The mythology is repeated so often it starts to feel like filler. There are still moments of emotional connection — I liked “Mother and Son” for its focus on a mother’s protection even after death — but they’re buried under long stretches of setup.

Kevin Shen takes over the narration here, and it’s an unwelcome shift. His performance injects a manic energy that clashes with the material’s quieter, bittersweet tone. Character voices, especially Miki and elder Kiyoshi, are exaggerated to the point of distraction.

Rating (story): 3/5 stars

Rating (narration): 2/5 stars

Format: Audiobook (library loan)

Dates read: August 3 – August 4, 2025


Before Your Memory Fades 

The moment I realized I was done, aka DNF at 33%.

Set in the sister café Donna Donna, this is essentially the same concept transplanted to a new location in Hakodate, with Nagare’s mother running the place and a different ghost haunting the seat. 

The first story, “The Daughter,” is about a young woman planning to kill herself after confronting her deceased parents — heavy subject matter handled with the same soft-focus approach as always. The pacing is painfully slow, the dialogue predictable and the novelty is long gone.

As narrator, Kevin Shen made some questionable choices, including giving the main character in “The Daughter” a baffling Southern U.S. accent. By this point, the mismatch between performance and tone made the listening experience actively worse.

Rating (story): 1/5 stars

Rating (narration): 1/5 stars

Format: Audiobook (library loan)

Dates read: August 13 – August 14, 2025


If you’re curious, read the first book and stop there. You’ll get the warmth, the melancholy and the best of the concept without watching it grind itself down. And seriously — if you put a cat on the cover, give me a cat in the book.

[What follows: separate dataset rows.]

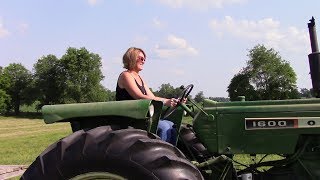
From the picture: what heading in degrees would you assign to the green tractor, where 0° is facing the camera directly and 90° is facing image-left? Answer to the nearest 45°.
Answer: approximately 270°

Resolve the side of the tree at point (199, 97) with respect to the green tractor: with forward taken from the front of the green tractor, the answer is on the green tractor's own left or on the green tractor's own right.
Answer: on the green tractor's own left
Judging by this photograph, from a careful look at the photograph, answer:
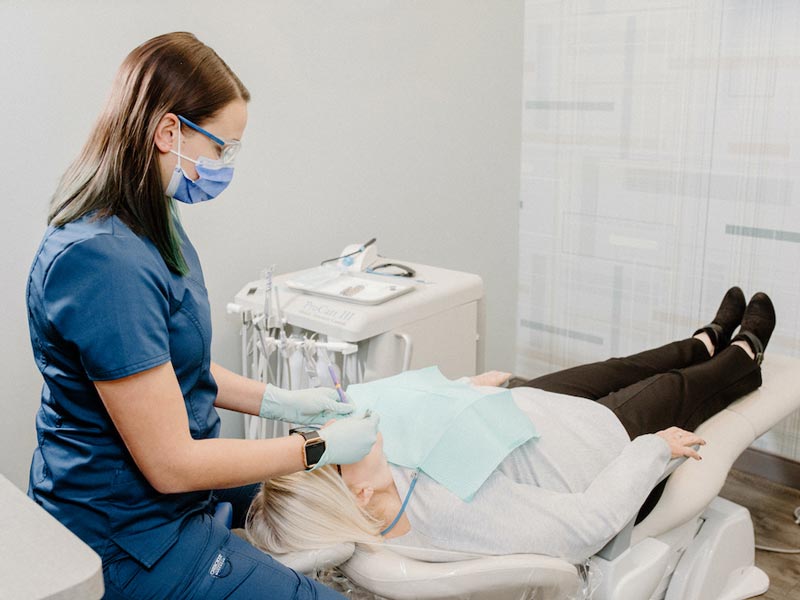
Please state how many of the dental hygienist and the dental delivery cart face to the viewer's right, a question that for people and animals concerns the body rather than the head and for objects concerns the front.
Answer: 1

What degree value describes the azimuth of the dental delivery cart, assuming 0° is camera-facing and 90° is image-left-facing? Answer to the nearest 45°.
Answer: approximately 45°

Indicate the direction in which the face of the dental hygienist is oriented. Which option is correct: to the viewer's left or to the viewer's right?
to the viewer's right

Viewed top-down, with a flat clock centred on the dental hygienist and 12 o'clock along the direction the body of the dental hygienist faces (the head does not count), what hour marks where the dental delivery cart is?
The dental delivery cart is roughly at 10 o'clock from the dental hygienist.

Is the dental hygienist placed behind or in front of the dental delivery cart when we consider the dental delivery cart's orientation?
in front

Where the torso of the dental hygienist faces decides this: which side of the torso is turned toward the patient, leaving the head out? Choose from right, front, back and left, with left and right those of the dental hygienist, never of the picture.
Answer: front

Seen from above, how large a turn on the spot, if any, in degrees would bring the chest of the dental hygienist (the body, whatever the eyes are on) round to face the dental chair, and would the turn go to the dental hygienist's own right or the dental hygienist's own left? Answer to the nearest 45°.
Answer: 0° — they already face it

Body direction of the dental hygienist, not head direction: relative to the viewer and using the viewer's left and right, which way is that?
facing to the right of the viewer

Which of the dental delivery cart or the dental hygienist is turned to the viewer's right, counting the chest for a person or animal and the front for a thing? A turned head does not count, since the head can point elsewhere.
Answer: the dental hygienist
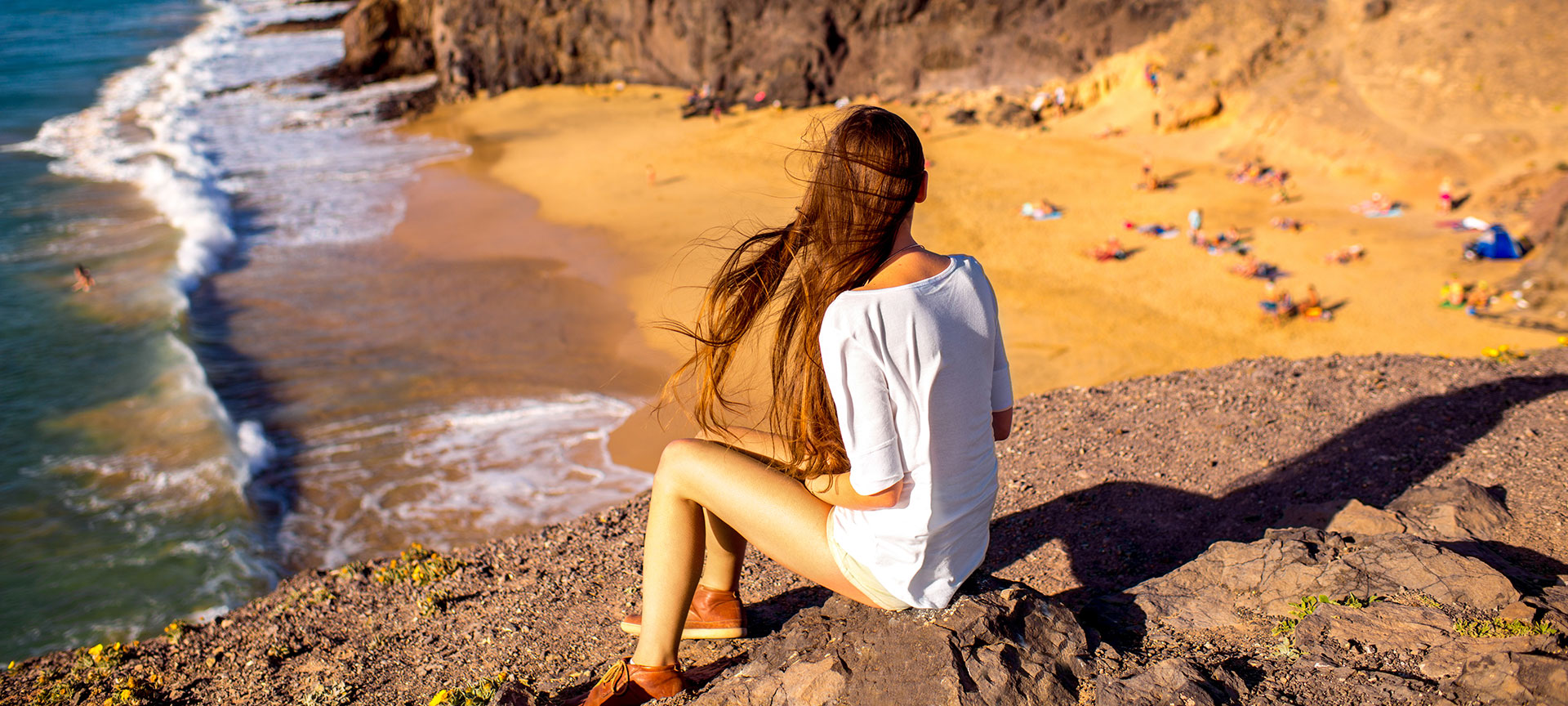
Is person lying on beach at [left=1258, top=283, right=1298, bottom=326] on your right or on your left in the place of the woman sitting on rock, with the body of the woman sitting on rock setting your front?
on your right

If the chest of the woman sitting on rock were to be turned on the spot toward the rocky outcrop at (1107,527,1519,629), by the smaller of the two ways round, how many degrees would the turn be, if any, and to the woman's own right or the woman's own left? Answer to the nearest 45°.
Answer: approximately 135° to the woman's own right

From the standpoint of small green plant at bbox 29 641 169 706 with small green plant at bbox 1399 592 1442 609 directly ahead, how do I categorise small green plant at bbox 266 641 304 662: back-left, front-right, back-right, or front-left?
front-left

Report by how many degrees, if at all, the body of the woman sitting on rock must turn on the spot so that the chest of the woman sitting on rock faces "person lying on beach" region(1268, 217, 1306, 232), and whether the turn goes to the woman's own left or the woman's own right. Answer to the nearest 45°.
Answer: approximately 90° to the woman's own right

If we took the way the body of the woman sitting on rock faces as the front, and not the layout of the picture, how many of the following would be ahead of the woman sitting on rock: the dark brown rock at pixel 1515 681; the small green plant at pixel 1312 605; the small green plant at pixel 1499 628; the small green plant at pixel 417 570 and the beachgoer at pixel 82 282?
2

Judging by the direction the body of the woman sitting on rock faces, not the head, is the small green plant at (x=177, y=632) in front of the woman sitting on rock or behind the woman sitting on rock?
in front

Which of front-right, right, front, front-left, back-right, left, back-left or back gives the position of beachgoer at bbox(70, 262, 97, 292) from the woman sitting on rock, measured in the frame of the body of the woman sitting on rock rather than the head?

Series Rating (story): 2.5/5 stars

Series Rating (narration): 2/5 stars

Formats: Hybrid read/listen (personal library)

Overall Dates Read: July 12 – August 14, 2025

Multi-tasking: Good to go. While having a physical copy was helpful to pick-up details that are sometimes lost in the mess of names and repetitive themes, I wouldn’t have made it as far as I did in the series without the narration – as terrible as it was at times.